Hélas, la conclusion qu’impose l’histoire de cinq siècles de « progrès » capitaliste, c’est que de par sa nature même, le capitalisme ne peut entretenir sa croissance qu’en consommant la vie des ouvriers et en mâchouillant le monde naturel – tout comme le requin ne peut survivre sans se bourrer de chair fraîche et de sang.

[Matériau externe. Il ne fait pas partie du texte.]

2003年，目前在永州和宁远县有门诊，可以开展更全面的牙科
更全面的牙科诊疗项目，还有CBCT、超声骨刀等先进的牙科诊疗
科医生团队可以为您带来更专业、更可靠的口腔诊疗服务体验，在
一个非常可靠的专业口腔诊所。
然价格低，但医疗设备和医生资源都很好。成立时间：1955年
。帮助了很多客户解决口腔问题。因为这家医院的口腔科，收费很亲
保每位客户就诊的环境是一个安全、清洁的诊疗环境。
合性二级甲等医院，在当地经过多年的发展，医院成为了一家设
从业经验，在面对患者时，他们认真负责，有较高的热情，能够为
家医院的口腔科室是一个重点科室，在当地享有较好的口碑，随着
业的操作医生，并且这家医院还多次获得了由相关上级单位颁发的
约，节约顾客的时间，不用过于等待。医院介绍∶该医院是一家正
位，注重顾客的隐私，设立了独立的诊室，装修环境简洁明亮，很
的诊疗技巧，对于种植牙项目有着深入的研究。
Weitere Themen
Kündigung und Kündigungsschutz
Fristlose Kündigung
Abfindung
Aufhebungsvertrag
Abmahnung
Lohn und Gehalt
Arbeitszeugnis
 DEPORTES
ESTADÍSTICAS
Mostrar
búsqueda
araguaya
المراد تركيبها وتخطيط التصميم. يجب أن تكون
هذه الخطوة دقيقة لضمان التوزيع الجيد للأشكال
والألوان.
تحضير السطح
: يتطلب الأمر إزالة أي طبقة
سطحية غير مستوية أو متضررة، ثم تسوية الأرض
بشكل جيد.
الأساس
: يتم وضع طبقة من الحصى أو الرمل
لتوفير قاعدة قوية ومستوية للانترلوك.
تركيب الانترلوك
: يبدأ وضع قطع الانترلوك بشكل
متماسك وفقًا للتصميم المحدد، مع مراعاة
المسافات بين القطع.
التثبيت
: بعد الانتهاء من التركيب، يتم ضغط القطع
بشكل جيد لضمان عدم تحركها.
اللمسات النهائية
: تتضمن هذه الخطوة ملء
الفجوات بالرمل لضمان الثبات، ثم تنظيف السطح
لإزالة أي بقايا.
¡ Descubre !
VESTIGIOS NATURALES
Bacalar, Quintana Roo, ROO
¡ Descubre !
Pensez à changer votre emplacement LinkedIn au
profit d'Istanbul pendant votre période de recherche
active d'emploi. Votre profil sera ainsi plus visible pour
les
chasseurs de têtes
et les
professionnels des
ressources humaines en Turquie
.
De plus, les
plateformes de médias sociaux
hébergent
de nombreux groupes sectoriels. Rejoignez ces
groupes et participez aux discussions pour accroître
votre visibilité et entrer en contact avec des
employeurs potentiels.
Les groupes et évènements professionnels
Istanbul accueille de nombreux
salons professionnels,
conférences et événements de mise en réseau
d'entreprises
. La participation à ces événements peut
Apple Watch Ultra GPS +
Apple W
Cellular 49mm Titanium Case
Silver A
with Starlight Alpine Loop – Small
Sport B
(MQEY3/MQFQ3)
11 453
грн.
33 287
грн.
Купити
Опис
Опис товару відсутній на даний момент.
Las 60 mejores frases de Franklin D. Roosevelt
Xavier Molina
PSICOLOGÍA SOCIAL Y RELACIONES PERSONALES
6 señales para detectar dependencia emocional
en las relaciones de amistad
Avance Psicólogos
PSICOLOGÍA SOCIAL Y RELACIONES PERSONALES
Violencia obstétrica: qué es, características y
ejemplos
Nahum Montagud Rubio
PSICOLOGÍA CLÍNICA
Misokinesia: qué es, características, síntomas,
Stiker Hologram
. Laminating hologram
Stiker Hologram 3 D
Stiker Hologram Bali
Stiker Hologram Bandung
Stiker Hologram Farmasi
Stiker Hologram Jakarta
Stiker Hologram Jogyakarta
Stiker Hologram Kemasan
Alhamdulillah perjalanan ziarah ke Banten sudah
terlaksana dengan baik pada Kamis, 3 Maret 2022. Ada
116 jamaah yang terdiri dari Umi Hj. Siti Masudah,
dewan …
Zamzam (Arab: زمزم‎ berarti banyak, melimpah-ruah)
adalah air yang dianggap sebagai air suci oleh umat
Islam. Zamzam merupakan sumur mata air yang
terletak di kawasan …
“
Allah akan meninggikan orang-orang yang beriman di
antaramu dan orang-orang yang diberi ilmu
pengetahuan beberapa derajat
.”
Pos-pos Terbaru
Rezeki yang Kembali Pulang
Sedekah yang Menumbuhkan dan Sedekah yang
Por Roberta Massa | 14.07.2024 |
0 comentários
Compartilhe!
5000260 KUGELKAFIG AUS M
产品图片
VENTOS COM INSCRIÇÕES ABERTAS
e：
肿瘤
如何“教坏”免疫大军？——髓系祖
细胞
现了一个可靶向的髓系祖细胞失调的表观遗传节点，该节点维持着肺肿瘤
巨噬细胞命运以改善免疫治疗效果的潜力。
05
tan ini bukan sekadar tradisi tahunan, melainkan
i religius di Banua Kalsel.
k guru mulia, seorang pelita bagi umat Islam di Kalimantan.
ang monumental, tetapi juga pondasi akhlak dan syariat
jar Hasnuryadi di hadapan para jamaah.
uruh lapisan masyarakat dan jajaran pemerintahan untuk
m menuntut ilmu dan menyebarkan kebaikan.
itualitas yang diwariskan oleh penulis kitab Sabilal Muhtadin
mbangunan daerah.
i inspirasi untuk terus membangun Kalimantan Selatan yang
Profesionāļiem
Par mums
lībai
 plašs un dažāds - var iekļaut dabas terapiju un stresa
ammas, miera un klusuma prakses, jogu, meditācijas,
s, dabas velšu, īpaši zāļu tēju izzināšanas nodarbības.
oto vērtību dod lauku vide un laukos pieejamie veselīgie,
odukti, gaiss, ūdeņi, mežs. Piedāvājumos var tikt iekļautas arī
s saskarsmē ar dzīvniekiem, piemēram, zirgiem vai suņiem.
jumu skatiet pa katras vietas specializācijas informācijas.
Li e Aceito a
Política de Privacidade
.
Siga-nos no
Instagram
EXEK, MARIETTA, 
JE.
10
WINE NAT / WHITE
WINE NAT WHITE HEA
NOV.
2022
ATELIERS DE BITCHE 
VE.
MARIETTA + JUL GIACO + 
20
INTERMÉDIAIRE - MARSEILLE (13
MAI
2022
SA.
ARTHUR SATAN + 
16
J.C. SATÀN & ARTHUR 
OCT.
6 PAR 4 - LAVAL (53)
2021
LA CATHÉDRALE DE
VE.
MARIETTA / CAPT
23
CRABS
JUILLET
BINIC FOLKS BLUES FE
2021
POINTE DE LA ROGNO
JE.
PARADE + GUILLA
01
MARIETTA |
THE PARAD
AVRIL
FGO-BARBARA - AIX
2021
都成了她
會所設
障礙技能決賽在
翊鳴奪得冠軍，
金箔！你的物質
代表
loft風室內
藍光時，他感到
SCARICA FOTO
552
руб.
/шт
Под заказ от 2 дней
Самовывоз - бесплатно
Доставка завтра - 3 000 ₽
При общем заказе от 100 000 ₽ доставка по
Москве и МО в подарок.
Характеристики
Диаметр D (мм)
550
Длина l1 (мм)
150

Le premier terrain de chasse où les requins capitalistes se firent les dents fut l’Europe occidentale. Ils commencèrent par dévorer les communaux, raser les chaumières des paysans, envoyer à la potence les sans abri en les inculpant de vagabondage, dévaloriser le travail des femmes et les persécuter en les accusant de sorcellerie et chasser des campagnes les petits paysans propriétaires pour les enfermer dans l’enfer des fabriques.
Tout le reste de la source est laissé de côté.